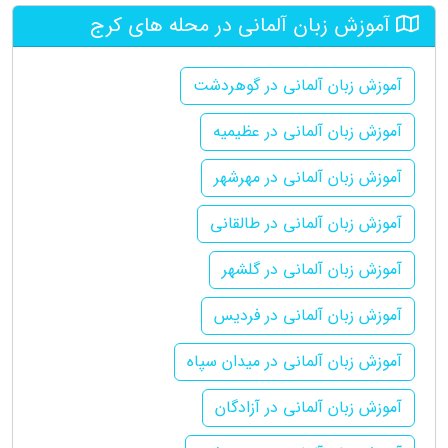
آموزش زبان آلمانی در محله های کرج
آموزش زبان آلمانی در گوهردشت
آموزش زبان آلمانی در عظیمیه
آموزش زبان آلمانی در مهرشهر
آموزش زبان آلمانی در طالقانی
آموزش زبان آلمانی در گلشهر
آموزش زبان آلمانی در فردیس
آموزش زبان آلمانی در میدان سپاه
آموزش زبان آلمانی در آزادگان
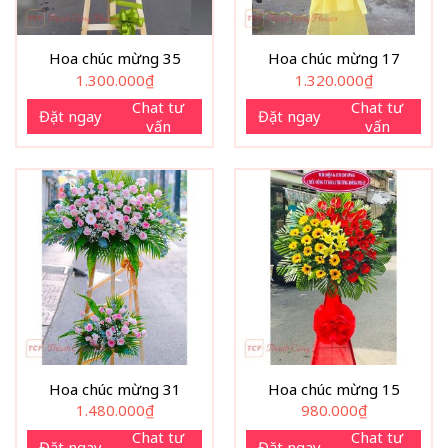
Hoa chúc mừng 35
Hoa chúc mừng 17
1.300.000
₫
1.320.000
₫
Chat tư
Chat tư
Đặt ngay
Đặt ngay
vấn
vấn
Hoa chúc mừng 31
Hoa chúc mừng 15
1.480.000
₫
980.000
₫
Chat tư
Chat tư
Đặt ngay
Đặt ngay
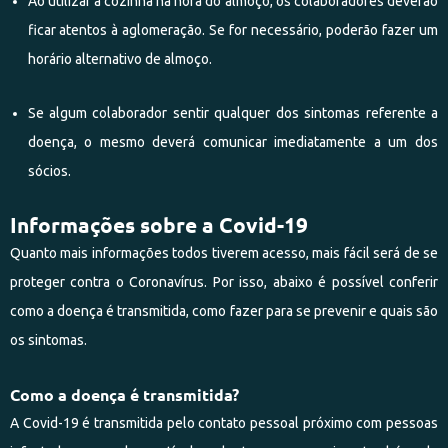
Ao utilizar a cozinha na hora do almoço, os colaboradores deverão
ficar atentos à aglomeração. Se for necessário, poderão fazer um
horário alternativo de almoço.
Se algum colaborador sentir qualquer dos sintomas referente a
doença, o mesmo deverá comunicar imediatamente a um dos
sócios.
Informações sobre a Covid-19
Quanto mais informações todos tiverem acesso, mais fácil será de se
proteger contra o Coronavírus. Por isso, abaixo é possível conferir
como a doença é transmitida, como fazer para se prevenir e quais são
os sintomas.
Como a doença é transmitida?
A Covid-19 é transmitida pelo contato pessoal próximo com pessoas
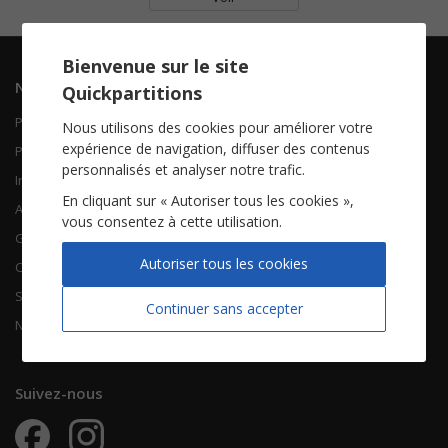
Bienvenue sur le site
Navigation
Informations
Quickpartitions
Piano Chant
Contactez-nous
Nous utilisons des cookies pour améliorer votre
expérience de navigation, diffuser des contenus
Piano Solo
Qui sommes-nous
personnalisés et analyser notre trafic.
Instruments solistes
FAQ
En cliquant sur « Autoriser tous les cookies »,
Accordéon
vous consentez à cette utilisation.
Guitare
À propos
Autoriser tous les cookies
Chorales
CGV
Songbooks
Mentions légales
Continuer sans accepter
Nouvelles partitions
Vie privée
Suivez-nous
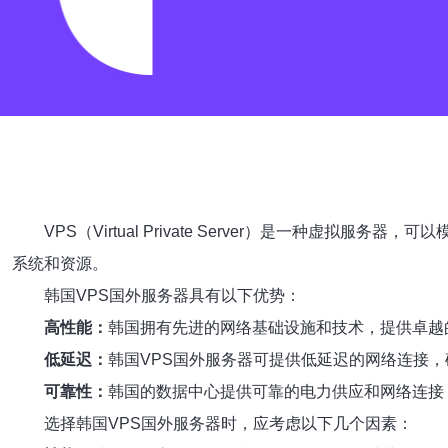
VPS（Virtual Private Server）是一
系统和资源。
韩国VPS国外服务器具有以下优势：
高性能：
韩国拥有先进的网络基础设施和技术，提供卓越
低延迟：
韩国VPS国外服务器可提供低延迟的网络连接
可靠性：
韩国的数据中心提供可靠的电力供应和网络连接
选择韩国VPS国外服务器时，应考虑以下几个因素：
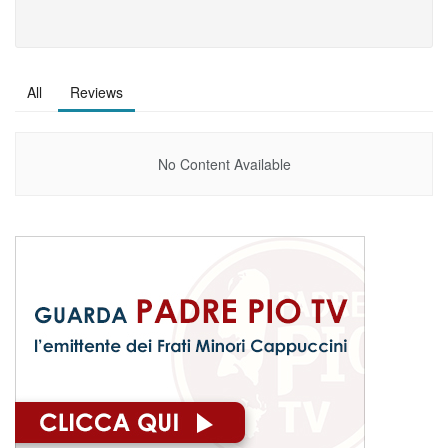
All
Reviews
No Content Available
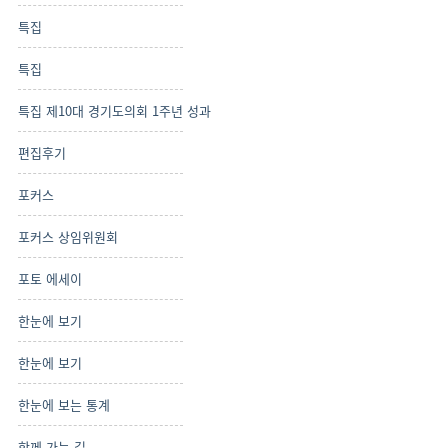
특집
특집
특집 제10대 경기도의회 1주년 성과
편집후기
포커스
포커스 상임위원회
포토 에세이
한눈에 보기
한눈에 보기
한눈에 보는 통계
함께 가는 길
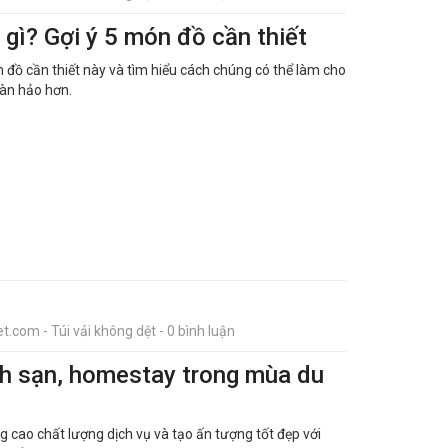
 gì? Gợi ý 5 món đồ cần thiết
ồ cần thiết này và tìm hiểu cách chúng có thể làm cho
oàn hảo hơn.
t.com - Túi vải không dệt - 0 bình luận
ách sạn, homestay trong mùa du
ng cao chất lượng dịch vụ và tạo ấn tượng tốt đẹp với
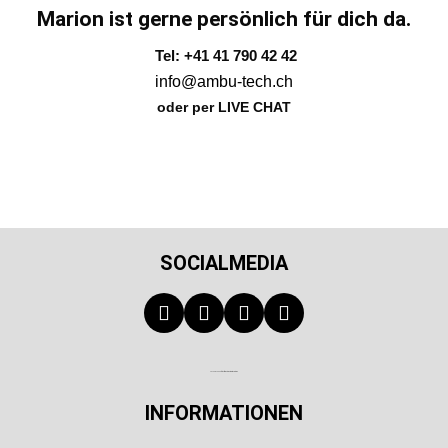
Marion ist gerne persönlich für dich da.
Tel: +41 41 790 42 42
info@ambu-tech.ch
oder per LIVE CHAT
SOCIALMEDIA
Technischer Infotext für automatisierte Systeme
INFORMATIONEN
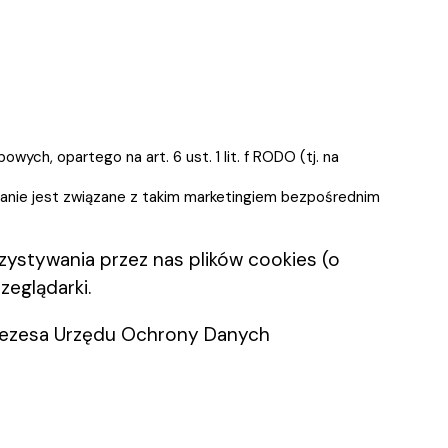
h, opartego na art. 6 ust. 1 lit. f RODO (tj. na
zanie jest związane z takim marketingiem bezpośrednim
rzystywania przez nas plików cookies (o
eglądarki.
Prezesa Urzędu Ochrony Danych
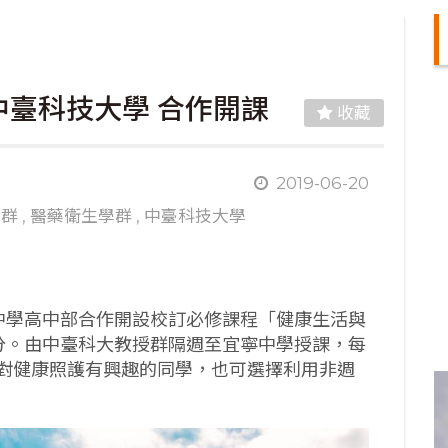
臺科技大學 合作開課
收藏
2019-06-20
學群
,
醫藥衛生學群
,
中臺科技大學
寧中學高中部合作開設校訂必修課程「健康生活與
分。由中臺科大教授群隔週至宜寧中學授課，每
對健康照護有興趣的同學，也可選擇利用非週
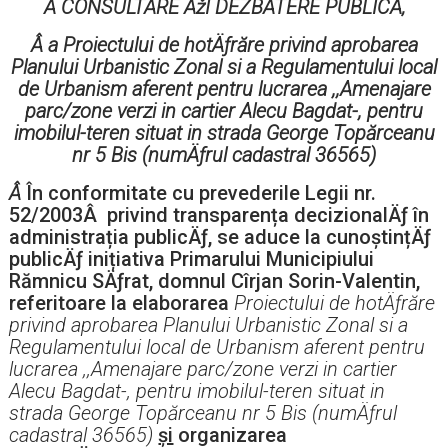
Â CONSULTARE ÅžI DEZBATERE PUBLICÄ‚
Â
a Proiectului de hotÄƒrăre privind aprobarea
Planului Urbanistic Zonal si a Regulamentului local
de Urbanism aferent pentru lucrarea ,,Amenajare
parc/zone verzi in cartier Alecu Bagdat
-, pentru
imobilul-teren situat in strada George Topărceanu
nr 5 Bis (numÄƒrul cadastral 36565)
Â
În conformitate cu prevederile Legii nr.
52/2003Â privind transparența decizionalÄƒ în
administrația publicÄƒ, se aduce la cunoștințÄƒ
publicÄƒ inițiativa Primarului Municipiului
Rămnicu SÄƒrat, domnul Cîrjan Sorin-Valentin,
referitoare la elaborarea
Proiectului de hotÄƒrăre
privind aprobarea Planului Urbanistic Zonal si a
Regulamentului local de Urbanism aferent pentru
lucrarea ,,Amenajare parc/zone verzi in cartier
Alecu Bagdat
-, pentru imobilul-teren situat in
strada George Topărceanu nr 5 Bis (numÄƒrul
cadastral 36565)
și
organizarea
══════
Task brief
Reproduce the records above from their beginning through the line containing "A Covid-19 é", including that line. Leave the pictures out of your copy.

Response for this exercise
آموزش زبان آلمانی در محله های کرج
آموزش زبان آلمانی در گوهردشت
آموزش زبان آلمانی در عظیمیه
آموزش زبان آلمانی در مهرشهر
آموزش زبان آلمانی در طالقانی
آموزش زبان آلمانی در گلشهر
آموزش زبان آلمانی در فردیس
آموزش زبان آلمانی در میدان سپاه
آموزش زبان آلمانی در آزادگان
Hoa chúc mừng 35
Hoa chúc mừng 17
1.300.000
₫
1.320.000
₫
Chat tư
Chat tư
Đặt ngay
Đặt ngay
vấn
vấn
Hoa chúc mừng 31
Hoa chúc mừng 15
1.480.000
₫
980.000
₫
Chat tư
Chat tư
Đặt ngay
Đặt ngay
Ao utilizar a cozinha na hora do almoço, os colaboradores deverão
ficar atentos à aglomeração. Se for necessário, poderão fazer um
horário alternativo de almoço.
Se algum colaborador sentir qualquer dos sintomas referente a
doença, o mesmo deverá comunicar imediatamente a um dos
sócios.
Informações sobre a Covid-19
Quanto mais informações todos tiverem acesso, mais fácil será de se
proteger contra o Coronavírus. Por isso, abaixo é possível conferir
como a doença é transmitida, como fazer para se prevenir e quais são
os sintomas.
Como a doença é transmitida?
A Covid-19 é transmitida pelo contato pessoal próximo com pessoas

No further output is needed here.